[Opening RECORDS FOR THIS EXERCISE section]

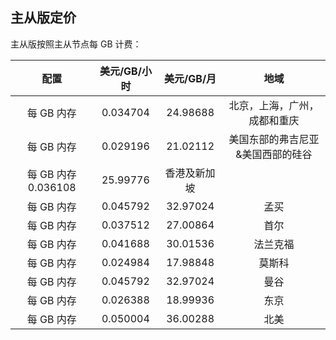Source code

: 



## 主从版定价

主从版按照主从节点每 GB 计费：

|配置|美元/GB/小时|美元/GB/月|地域|
|:--:|:--:|:--:|:--:|
|每 GB 内存|0.034704|24.98688|北京，上海，广州，成都和重庆|
|每 GB 内存|0.029196|21.02112|美国东部的弗吉尼亚&美国西部的硅谷|
|每 GB 内存0.036108|25.99776|香港及新加坡|
|每 GB 内存|0.045792|32.97024|孟买|
|每 GB 内存|0.037512|27.00864|首尔|
|每 GB 内存|0.041688|30.01536|法兰克福|
|每 GB 内存|0.024984|17.98848|莫斯科|
|每 GB 内存|0.045792|32.97024|曼谷|
|每 GB 内存|0.026388|18.99936|东京|
|每 GB 内存|0.050004|36.00288|北美|



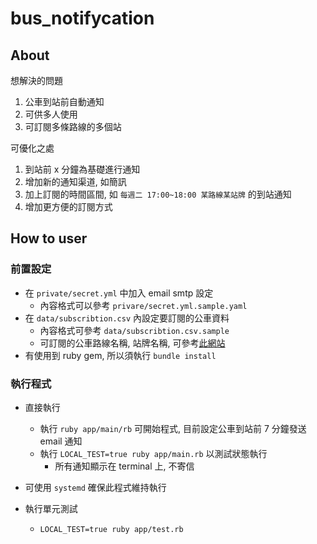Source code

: # bus_notifycation

## About
想解決的問題
1. 公車到站前自動通知
2. 可供多人使用
3. 可訂閱多條路線的多個站

可優化之處
1. 到站前 x 分鐘為基礎進行通知
2. 增加新的通知渠道, 如簡訊
3. 加上訂閱的時間區間, 如 `每週二 17:00~18:00 某路線某站牌` 的到站通知
4. 增加更方便的訂閱方式

## How to user
### 前置設定
* 在 `private/secret.yml` 中加入 email smtp 設定
  * 內容格式可以參考 `privare/secret.yml.sample.yaml`
* 在 `data/subscribtion.csv` 內設定要訂閱的公車資料
  * 內容格式可參考 `data/subscribtion.csv.sample`
  * 可訂閱的公車路線名稱, 站牌名稱, 可參考[此網站](https://pda.5284.gov.taipei/MQS/routelist.jsp)
* 有使用到 ruby gem, 所以須執行 `bundle install`

### 執行程式
* 直接執行
  * 執行 `ruby app/main/rb` 可開始程式, 目前設定公車到站前 7 分鐘發送 email 通知
  * 執行 `LOCAL_TEST=true ruby app/main.rb` 以測試狀態執行
    * 所有通知顯示在 terminal 上, 不寄信
* 可使用 `systemd` 確保此程式維持執行

* 執行單元測試
  * `LOCAL_TEST=true ruby app/test.rb`
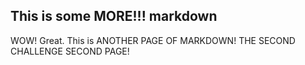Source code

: ## This is some MORE!!! markdown

WOW! Great. This is ANOTHER PAGE OF MARKDOWN! THE SECOND CHALLENGE SECOND PAGE!

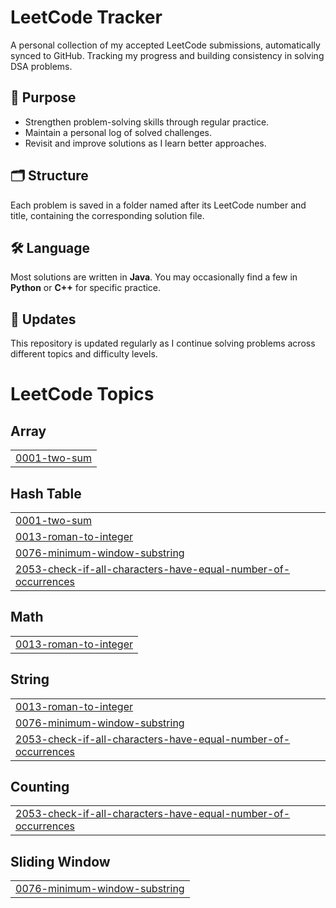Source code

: # LeetCode Tracker
A personal collection of my accepted LeetCode submissions, automatically synced to GitHub. Tracking my progress and building consistency in solving DSA problems.

## 🎯 Purpose
- Strengthen problem-solving skills through regular practice.
- Maintain a personal log of solved challenges.
- Revisit and improve solutions as I learn better approaches.

## 🗂️ Structure
Each problem is saved in a folder named after its LeetCode number and title, containing the corresponding solution file.

## 🛠️ Language
Most solutions are written in **Java**. You may occasionally find a few in **Python** or **C++** for specific practice.

## 🔄 Updates
This repository is updated regularly as I continue solving problems across different topics and difficulty levels.


<!---LeetCode Topics Start-->
# LeetCode Topics
## Array
|  |
| ------- |
| [0001-two-sum](https://github.com/ramyashreemk44/LeetCode/tree/master/0001-two-sum) |
## Hash Table
|  |
| ------- |
| [0001-two-sum](https://github.com/ramyashreemk44/LeetCode/tree/master/0001-two-sum) |
| [0013-roman-to-integer](https://github.com/ramyashreemk44/LeetCode/tree/master/0013-roman-to-integer) |
| [0076-minimum-window-substring](https://github.com/ramyashreemk44/LeetCode/tree/master/0076-minimum-window-substring) |
| [2053-check-if-all-characters-have-equal-number-of-occurrences](https://github.com/ramyashreemk44/LeetCode/tree/master/2053-check-if-all-characters-have-equal-number-of-occurrences) |
## Math
|  |
| ------- |
| [0013-roman-to-integer](https://github.com/ramyashreemk44/LeetCode/tree/master/0013-roman-to-integer) |
## String
|  |
| ------- |
| [0013-roman-to-integer](https://github.com/ramyashreemk44/LeetCode/tree/master/0013-roman-to-integer) |
| [0076-minimum-window-substring](https://github.com/ramyashreemk44/LeetCode/tree/master/0076-minimum-window-substring) |
| [2053-check-if-all-characters-have-equal-number-of-occurrences](https://github.com/ramyashreemk44/LeetCode/tree/master/2053-check-if-all-characters-have-equal-number-of-occurrences) |
## Counting
|  |
| ------- |
| [2053-check-if-all-characters-have-equal-number-of-occurrences](https://github.com/ramyashreemk44/LeetCode/tree/master/2053-check-if-all-characters-have-equal-number-of-occurrences) |
## Sliding Window
|  |
| ------- |
| [0076-minimum-window-substring](https://github.com/ramyashreemk44/LeetCode/tree/master/0076-minimum-window-substring) |
<!---LeetCode Topics End-->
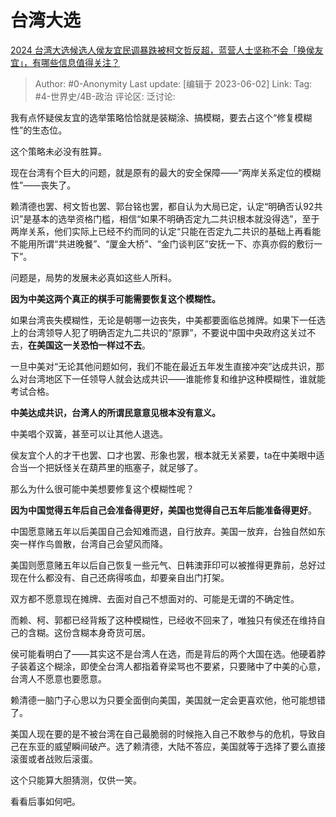 # 台湾大选
[2024 台湾大选候选人侯友宜民调暴跌被柯文哲反超，蓝营人士坚称不会「换侯友宜」，有哪些信息值得关注？](https://www.zhihu.com/question/604208931/answer/3055289284)

> Author: #0-Anonymity
> Last update: [编辑于 2023-06-02]
> Link:
> Tag: #4-世界史/4B-政治
> 评论区:
> 泛讨论:

我有点怀疑侯友宜的选举策略恰恰就是装糊涂、搞模糊，要去占这个“修复模糊性”的生态位。

这个策略未必没有胜算。

现在台湾有个巨大的问题，就是原有的最大的安全保障——“两岸关系定位的模糊性”——丧失了。

赖清德也罢、柯文哲也罢、郭台铭也罢，都自认为大局已定，认定“明确否认92共识”是基本的选举资格门槛，相信“如果不明确否定九二共识根本就没得选”，至于两岸关系，他们实际上已经不约而同的认定“只能在否定九二共识的基础上再看能不能用所谓“共进晚餐”、“厦金大桥”、“金门谈判区”安抚一下、亦真亦假的敷衍一下”。

问题是，局势的发展未必真如这些人所料。

**因为中美这两个真正的棋手可能需要恢复这个模糊性。**

如果台湾丧失模糊性，无论是朝哪一边丧失，中美都要面临总摊牌。如果下一任选上的台湾领导人犯了明确否定九二共识的“原罪”，不要说中国中央政府这关过不去，**在美国这一关恐怕一样过不去**。

一旦中美对“无论其他问题如何，我们不能在最近五年发生直接冲突”达成共识，那么对台湾地区下一任领导人就会达成共识——谁能修复和维护这种模糊性，谁就能考试合格。

**中美达成共识，台湾人的所谓民意意见根本没有意义。**

中美唱个双簧，甚至可以让其他人退选。

侯友宜个人的才干也罢、口才也罢、形象也罢，根本就无关紧要，ta在中美眼中适合当一个把妖怪关在葫芦里的瓶塞子，就足够了。

那么为什么很可能中美想要修复这个模糊性呢？

**因为中国觉得五年后自己会准备得更好，美国也觉得自己五年后能准备得更好**。

中国愿意赌五年以后美国自己会知难而退，自行放弃。美国一放弃，台独自然如东突一样作鸟兽散，台湾自己会望风而降。

美国则愿意赌五年以后自己恢复一些元气、日韩澳菲印可以被推得更靠前，总好过现在什么都没有、自己还病得咳血，却要亲自出门打架。

双方都不愿意现在摊牌、去面对自己不想面对的、可能是无谓的不确定性。

而赖、柯、郭都已经背叛了这种模糊性，已经收不回来了，唯独只有侯还在维持自己的含糊。这份含糊本身奇货可居。

侯可能看明白了——其实这不是台湾人在选，而是背后的两个大国在选。他硬着脖子装着这个糊涂，即使全台湾人都指着脊梁骂也不要紧，只要赌中了中美的心意，台湾人不愿意也要愿意。

赖清德一脑门子心思以为只要全面倒向美国，美国就一定会更喜欢他，他可能想错了。

美国人现在要的是不被台湾在自己最脆弱的时候拖入自己不敢参与的危机，导致自己在东亚的威望瞬间破产。选了赖清德，大陆不答应，美国就等于选择了要么直接滚蛋或者战败后滚蛋。

这个只能算大胆猜测，仅供一笑。

看看后事如何吧。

[Closing RECORDS FOR THIS EXERCISE section]

Revise all of the entries above so that every occurrence of "LeetCode" becomes "HackerRank", with no other changes. Reproduce the revised entries without the pictures.

Source code

: 



## 主从版定价

主从版按照主从节点每 GB 计费：

|配置|美元/GB/小时|美元/GB/月|地域|
|:--:|:--:|:--:|:--:|
|每 GB 内存|0.034704|24.98688|北京，上海，广州，成都和重庆|
|每 GB 内存|0.029196|21.02112|美国东部的弗吉尼亚&美国西部的硅谷|
|每 GB 内存0.036108|25.99776|香港及新加坡|
|每 GB 内存|0.045792|32.97024|孟买|
|每 GB 内存|0.037512|27.00864|首尔|
|每 GB 内存|0.041688|30.01536|法兰克福|
|每 GB 内存|0.024984|17.98848|莫斯科|
|每 GB 内存|0.045792|32.97024|曼谷|
|每 GB 内存|0.026388|18.99936|东京|
|每 GB 内存|0.050004|36.00288|北美|



Source code

: # bus_notifycation

## About
想解決的問題
1. 公車到站前自動通知
2. 可供多人使用
3. 可訂閱多條路線的多個站

可優化之處
1. 到站前 x 分鐘為基礎進行通知
2. 增加新的通知渠道, 如簡訊
3. 加上訂閱的時間區間, 如 `每週二 17:00~18:00 某路線某站牌` 的到站通知
4. 增加更方便的訂閱方式

## How to user
### 前置設定
* 在 `private/secret.yml` 中加入 email smtp 設定
  * 內容格式可以參考 `privare/secret.yml.sample.yaml`
* 在 `data/subscribtion.csv` 內設定要訂閱的公車資料
  * 內容格式可參考 `data/subscribtion.csv.sample`
  * 可訂閱的公車路線名稱, 站牌名稱, 可參考[此網站](https://pda.5284.gov.taipei/MQS/routelist.jsp)
* 有使用到 ruby gem, 所以須執行 `bundle install`

### 執行程式
* 直接執行
  * 執行 `ruby app/main/rb` 可開始程式, 目前設定公車到站前 7 分鐘發送 email 通知
  * 執行 `LOCAL_TEST=true ruby app/main.rb` 以測試狀態執行
    * 所有通知顯示在 terminal 上, 不寄信
* 可使用 `systemd` 確保此程式維持執行

* 執行單元測試
  * `LOCAL_TEST=true ruby app/test.rb`
Source code

: ## This is some MORE!!! markdown

WOW! Great. This is ANOTHER PAGE OF MARKDOWN! THE SECOND CHALLENGE SECOND PAGE!

Source code

: # HackerRank Tracker
A personal collection of my accepted HackerRank submissions, automatically synced to GitHub. Tracking my progress and building consistency in solving DSA problems.

## 🎯 Purpose
- Strengthen problem-solving skills through regular practice.
- Maintain a personal log of solved challenges.
- Revisit and improve solutions as I learn better approaches.

## 🗂️ Structure
Each problem is saved in a folder named after its HackerRank number and title, containing the corresponding solution file.

## 🛠️ Language
Most solutions are written in **Java**. You may occasionally find a few in **Python** or **C++** for specific practice.

## 🔄 Updates
This repository is updated regularly as I continue solving problems across different topics and difficulty levels.


<!---HackerRank Topics Start-->
# HackerRank Topics
## Array
|  |
| ------- |
| [0001-two-sum](https://github.com/ramyashreemk44/HackerRank/tree/master/0001-two-sum) |
## Hash Table
|  |
| ------- |
| [0001-two-sum](https://github.com/ramyashreemk44/HackerRank/tree/master/0001-two-sum) |
| [0013-roman-to-integer](https://github.com/ramyashreemk44/HackerRank/tree/master/0013-roman-to-integer) |
| [0076-minimum-window-substring](https://github.com/ramyashreemk44/HackerRank/tree/master/0076-minimum-window-substring) |
| [2053-check-if-all-characters-have-equal-number-of-occurrences](https://github.com/ramyashreemk44/HackerRank/tree/master/2053-check-if-all-characters-have-equal-number-of-occurrences) |
## Math
|  |
| ------- |
| [0013-roman-to-integer](https://github.com/ramyashreemk44/HackerRank/tree/master/0013-roman-to-integer) |
## String
|  |
| ------- |
| [0013-roman-to-integer](https://github.com/ramyashreemk44/HackerRank/tree/master/0013-roman-to-integer) |
| [0076-minimum-window-substring](https://github.com/ramyashreemk44/HackerRank/tree/master/0076-minimum-window-substring) |
| [2053-check-if-all-characters-have-equal-number-of-occurrences](https://github.com/ramyashreemk44/HackerRank/tree/master/2053-check-if-all-characters-have-equal-number-of-occurrences) |
## Counting
|  |
| ------- |
| [2053-check-if-all-characters-have-equal-number-of-occurrences](https://github.com/ramyashreemk44/HackerRank/tree/master/2053-check-if-all-characters-have-equal-number-of-occurrences) |
## Sliding Window
|  |
| ------- |
| [0076-minimum-window-substring](https://github.com/ramyashreemk44/HackerRank/tree/master/0076-minimum-window-substring) |
<!---HackerRank Topics End-->
 # 台湾大选
[2024 台湾大选候选人侯友宜民调暴跌被柯文哲反超，蓝营人士坚称不会「换侯友宜」，有哪些信息值得关注？](https://www.zhihu.com/question/604208931/answer/3055289284)

> Author: #0-Anonymity
> Last update: [编辑于 2023-06-02]
> Link:
> Tag: #4-世界史/4B-政治
> 评论区:
> 泛讨论:

我有点怀疑侯友宜的选举策略恰恰就是装糊涂、搞模糊，要去占这个“修复模糊性”的生态位。

这个策略未必没有胜算。

现在台湾有个巨大的问题，就是原有的最大的安全保障——“两岸关系定位的模糊性”——丧失了。

赖清德也罢、柯文哲也罢、郭台铭也罢，都自认为大局已定，认定“明确否认92共识”是基本的选举资格门槛，相信“如果不明确否定九二共识根本就没得选”，至于两岸关系，他们实际上已经不约而同的认定“只能在否定九二共识的基础上再看能不能用所谓“共进晚餐”、“厦金大桥”、“金门谈判区”安抚一下、亦真亦假的敷衍一下”。

问题是，局势的发展未必真如这些人所料。

**因为中美这两个真正的棋手可能需要恢复这个模糊性。**

如果台湾丧失模糊性，无论是朝哪一边丧失，中美都要面临总摊牌。如果下一任选上的台湾领导人犯了明确否定九二共识的“原罪”，不要说中国中央政府这关过不去，**在美国这一关恐怕一样过不去**。

一旦中美对“无论其他问题如何，我们不能在最近五年发生直接冲突”达成共识，那么对台湾地区下一任领导人就会达成共识——谁能修复和维护这种模糊性，谁就能考试合格。

**中美达成共识，台湾人的所谓民意意见根本没有意义。**

中美唱个双簧，甚至可以让其他人退选。

侯友宜个人的才干也罢、口才也罢、形象也罢，根本就无关紧要，ta在中美眼中适合当一个把妖怪关在葫芦里的瓶塞子，就足够了。

那么为什么很可能中美想要修复这个模糊性呢？

**因为中国觉得五年后自己会准备得更好，美国也觉得自己五年后能准备得更好**。

中国愿意赌五年以后美国自己会知难而退，自行放弃。美国一放弃，台独自然如东突一样作鸟兽散，台湾自己会望风而降。

美国则愿意赌五年以后自己恢复一些元气、日韩澳菲印可以被推得更靠前，总好过现在什么都没有、自己还病得咳血，却要亲自出门打架。

双方都不愿意现在摊牌、去面对自己不想面对的、可能是无谓的不确定性。

而赖、柯、郭都已经背叛了这种模糊性，已经收不回来了，唯独只有侯还在维持自己的含糊。这份含糊本身奇货可居。

侯可能看明白了——其实这不是台湾人在选，而是背后的两个大国在选。他硬着脖子装着这个糊涂，即使全台湾人都指着脊梁骂也不要紧，只要赌中了中美的心意，台湾人不愿意也要愿意。

赖清德一脑门子心思以为只要全面倒向美国，美国就一定会更喜欢他，他可能想错了。

美国人现在要的是不被台湾在自己最脆弱的时候拖入自己不敢参与的危机，导致自己在东亚的威望瞬间破产。选了赖清德，大陆不答应，美国就等于选择了要么直接滚蛋或者战败后滚蛋。

这个只能算大胆猜测，仅供一笑。

看看后事如何吧。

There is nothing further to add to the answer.